A lot of these types of attacks using clever embedded code that your browser runs are quite difficult to stop - and after the code has been executed there is absolutely no trace that anything untoward was ever done on your machine - even if your entire spare drive has had porno loaded on to it

.
AV software needs to concentrate far more on catching these types of attacks -- it's relatively simple to scan for "nasties" in a typical downladed .exe or .dll file -- but how would you find a virus for example embedded in an MP3 file - especially if the code is built up dynamically by an external program which knows that it's stored an mp3 on your system with an embedded codex.
For example it can read the file and build up machine code from the contents of the mp3 file - all compressed music files will contain "artifacts" - so the AV software can't compare an mp3 file against a database of known viruses.

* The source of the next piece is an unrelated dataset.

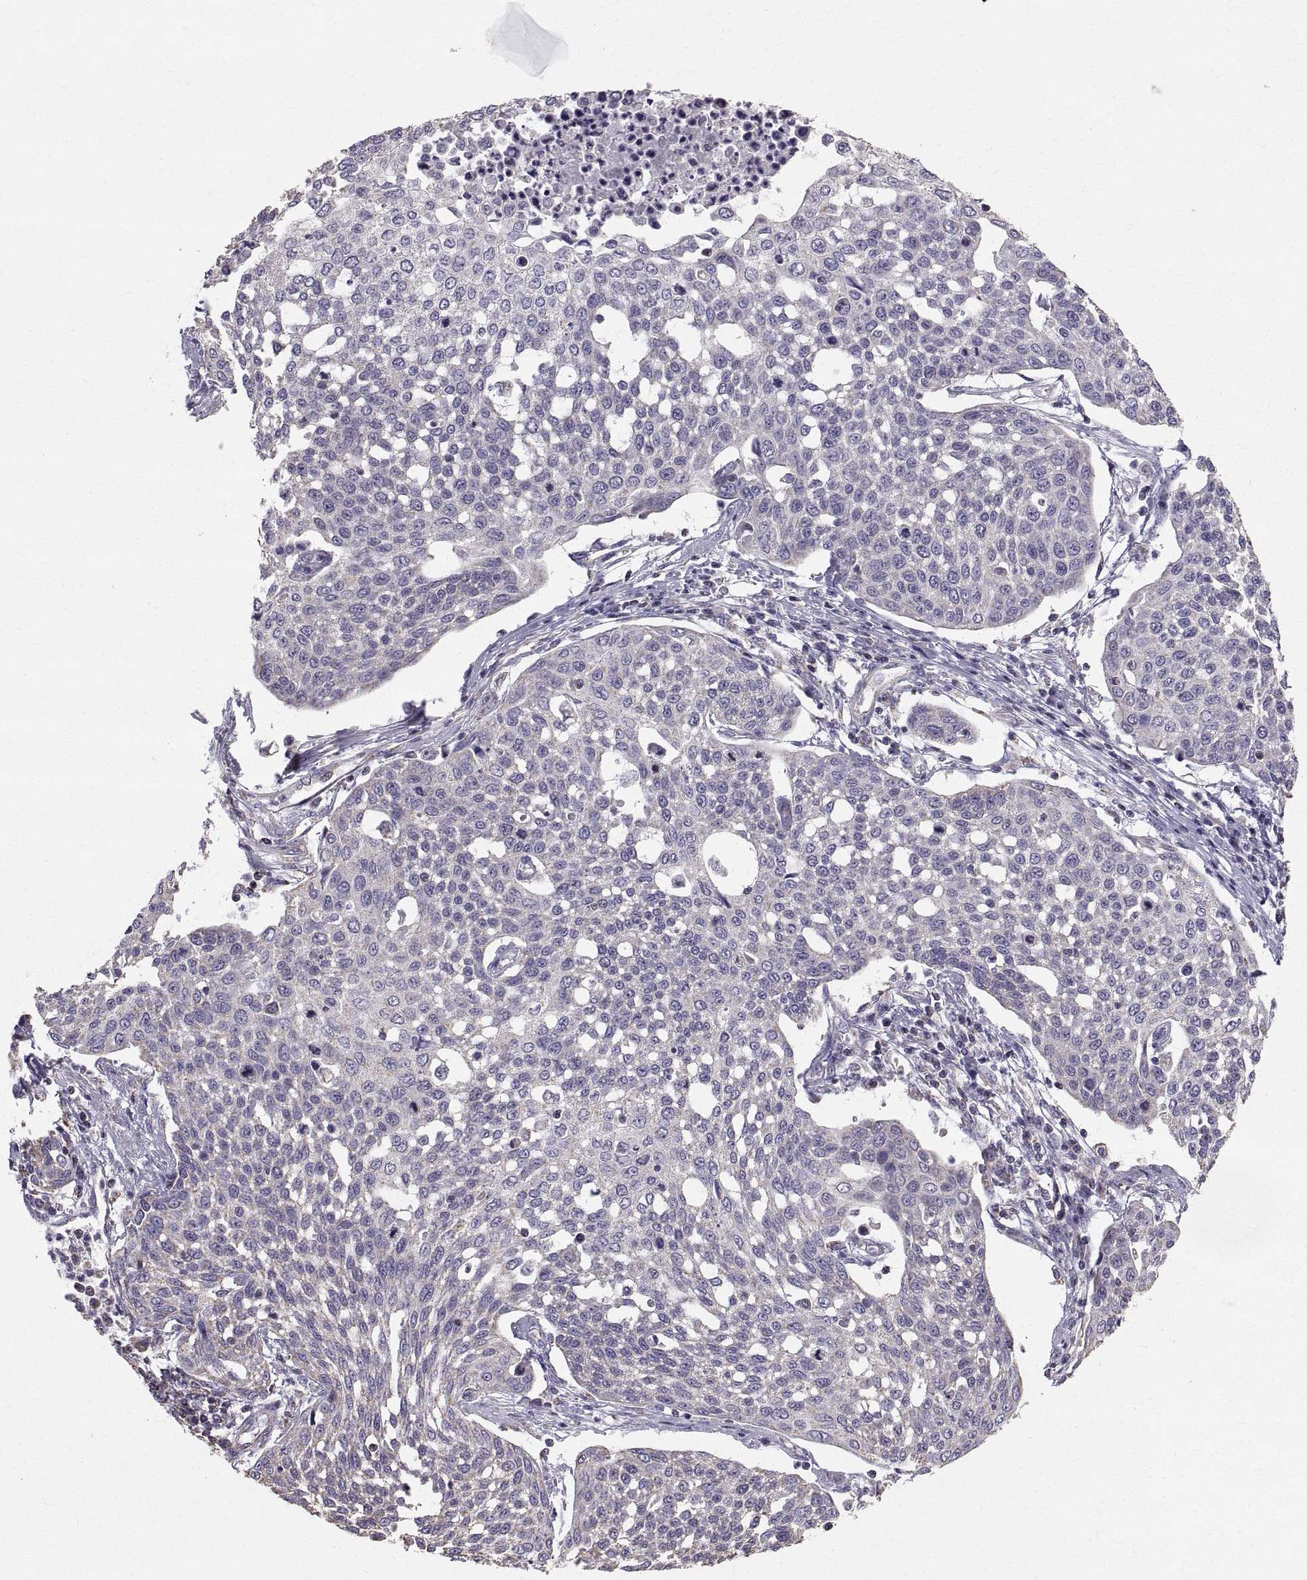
{"staining": {"intensity": "negative", "quantity": "none", "location": "none"}, "tissue": "cervical cancer", "cell_type": "Tumor cells", "image_type": "cancer", "snomed": [{"axis": "morphology", "description": "Squamous cell carcinoma, NOS"}, {"axis": "topography", "description": "Cervix"}], "caption": "This is a photomicrograph of immunohistochemistry staining of cervical cancer (squamous cell carcinoma), which shows no expression in tumor cells.", "gene": "STMND1", "patient": {"sex": "female", "age": 34}}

Compression ratios / tagging info etc etc are usually fairly unique for each user.
My malware would be able to read say records 3,9,41, 22 etc in the file - take the first 4 binary bytes to build up my "bootstrap program" and then execute it - all dynamically. - Not too hard to do actually.
In addition to a previous post I made incorporating Malware 101, here's a snippet from Lesson 2.

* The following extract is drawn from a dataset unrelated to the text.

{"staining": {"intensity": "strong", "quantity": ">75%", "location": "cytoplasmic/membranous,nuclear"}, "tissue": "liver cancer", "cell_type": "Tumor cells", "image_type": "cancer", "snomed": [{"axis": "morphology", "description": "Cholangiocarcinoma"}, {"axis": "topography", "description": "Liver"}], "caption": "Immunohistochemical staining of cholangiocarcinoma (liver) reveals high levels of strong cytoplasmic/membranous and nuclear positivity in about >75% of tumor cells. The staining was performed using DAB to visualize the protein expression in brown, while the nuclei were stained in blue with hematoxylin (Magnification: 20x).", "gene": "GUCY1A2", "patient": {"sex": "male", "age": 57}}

To do real damage on a computer you only need to run what is known as a bootstrap type program --very few bytes needed . A legitmate example is of course the boot process.
This is essentially how the boot process works
1) the computer executes one instruction at adress xxxx (this is in the hardware bios)
2) this instruction tells computer to read 1 sector of disk into memory and start executing code from the address read in
Now you've got a "classical" program which can start to load the rest of the OS.
So your "Malware" only needs to consist of 2 simple instructions
the bootstrap - reads instruction either from a remote web site or build it up from data stored on the users machine
and then in 2) it tells the machine to execute code on website xxxx or whatever.
It's not quite that simple but you can see what I mean. --After instruction 2) has been executed there's no trace that it ever existed - hence will be missed by typical "classical AV.
I think that a lot of work needs now to be done by AV companies to combat these types of threats.
If you have a logger in your router that logs all IP addresses visited - switch it on as these are ilmost impossible for external users to hack into these hrdware logs.
Basic "Virus protection" is just that -- very basic and will only prevent attacks against programs you actually run yourself on your machine. Most don't protect against carefully embedded code initiated by "3rd parties" on remote web sites.